■ How to complete this task ■
From top to bottom, retype the data exactly, passing over any picture.

■ Supplied information ■
============================================================

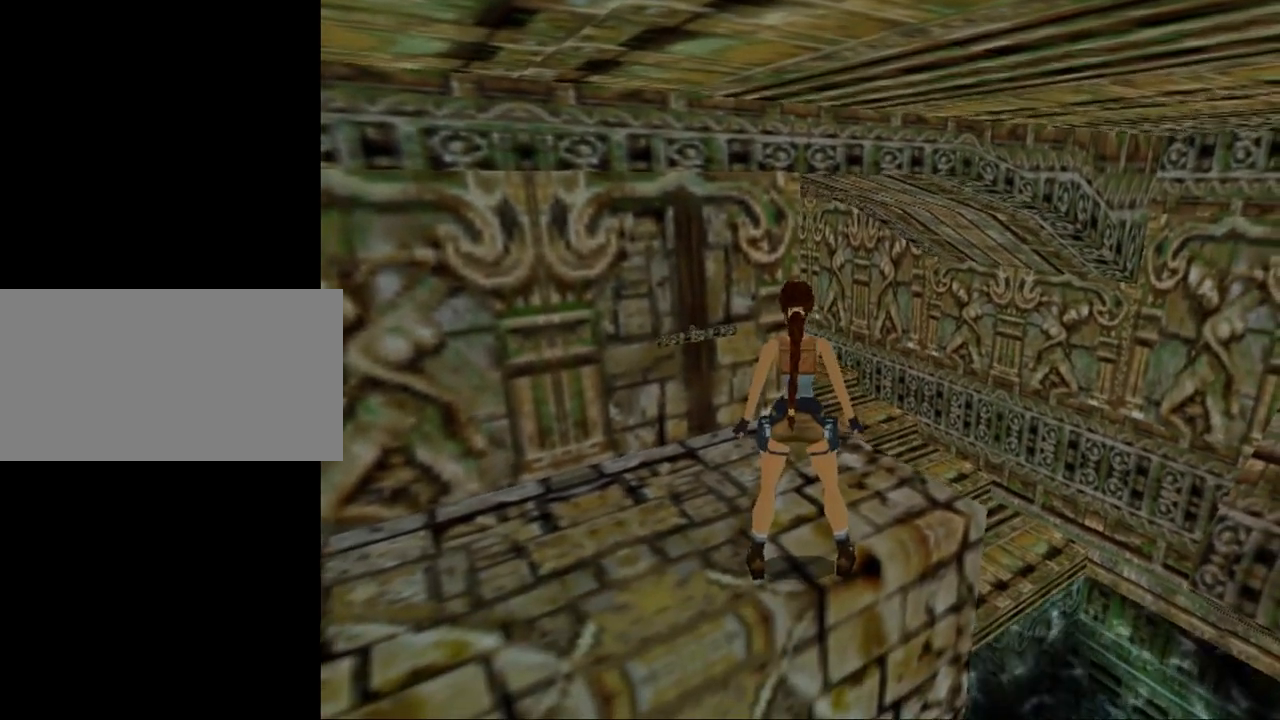
{"keys": ["left", "up"], "events": [[67, "up", "up"], [267, "up", "down"]]}
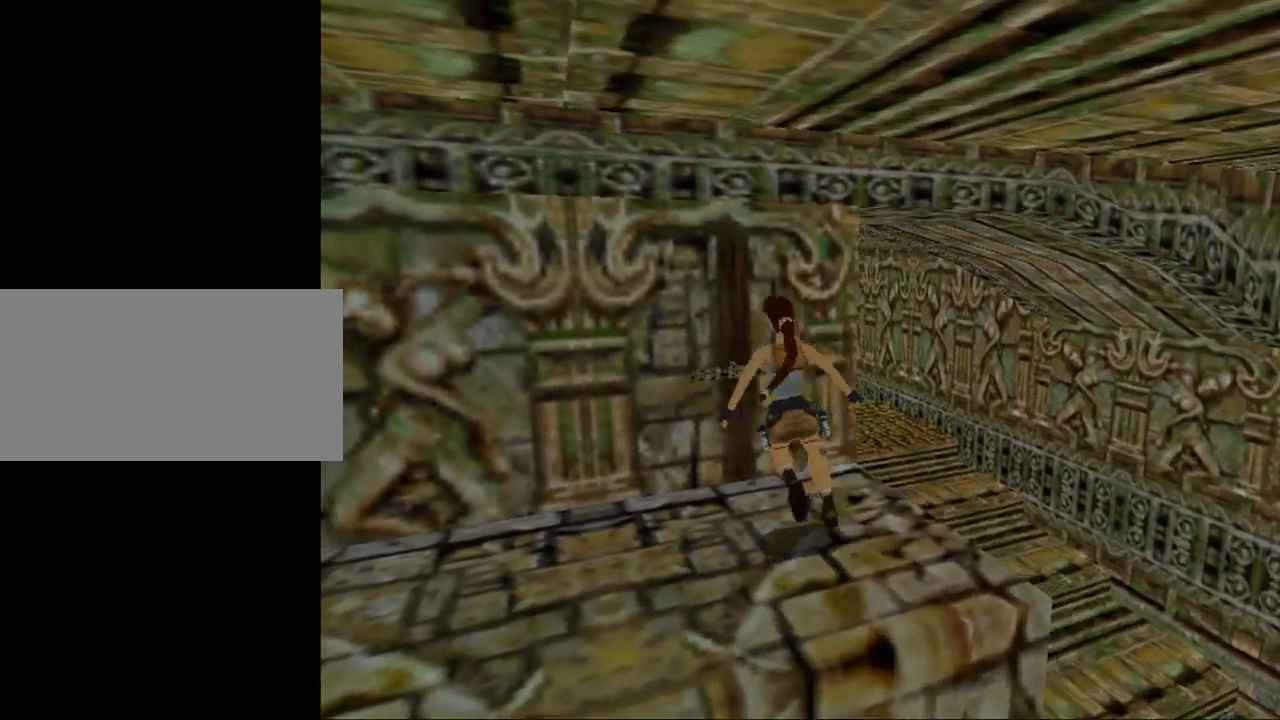
{"keys": ["up"], "events": [[133, "up", "up"], [167, "left", "up"], [433, "up", "down"]]}
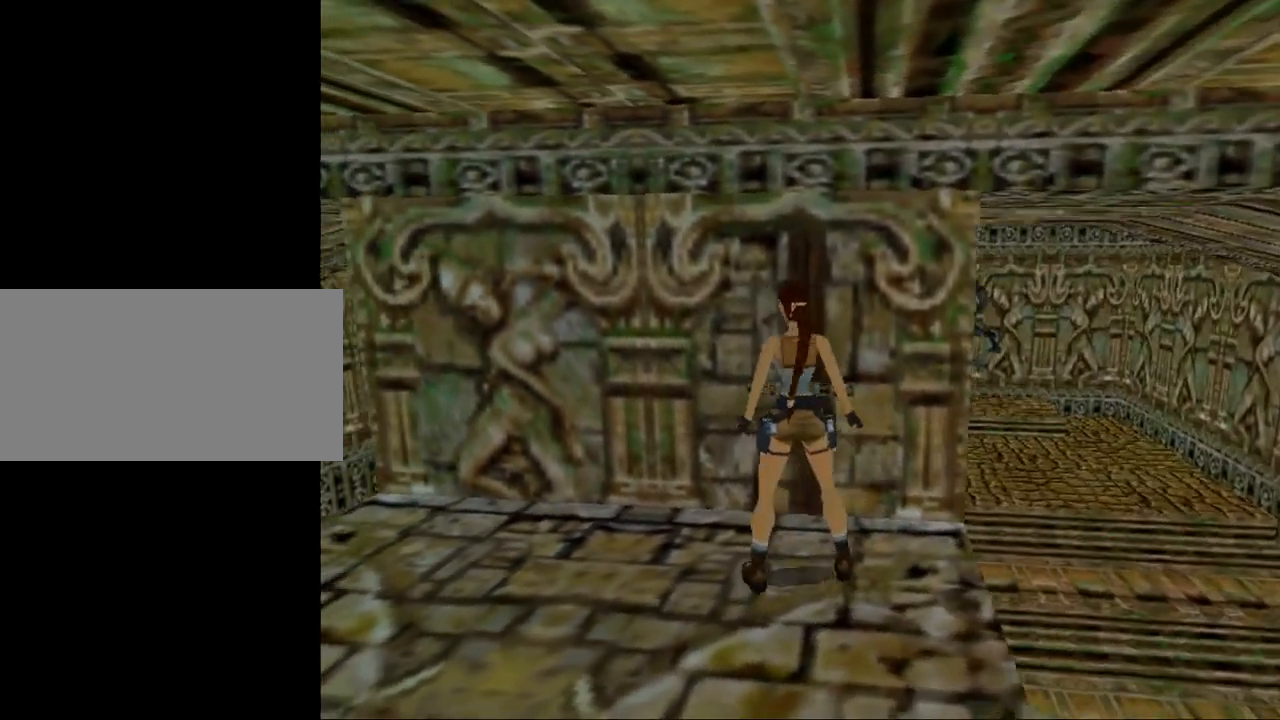
{"keys": [], "events": [[133, "up", "up"]]}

============================================================

■ Solution ■
{"keys": ["left", "up"], "events": [[67, "up", "up"], [267, "up", "down"]]}
{"keys": ["up"], "events": [[133, "up", "up"], [167, "left", "up"], [433, "up", "down"]]}
{"keys": [], "events": [[133, "up", "up"]]}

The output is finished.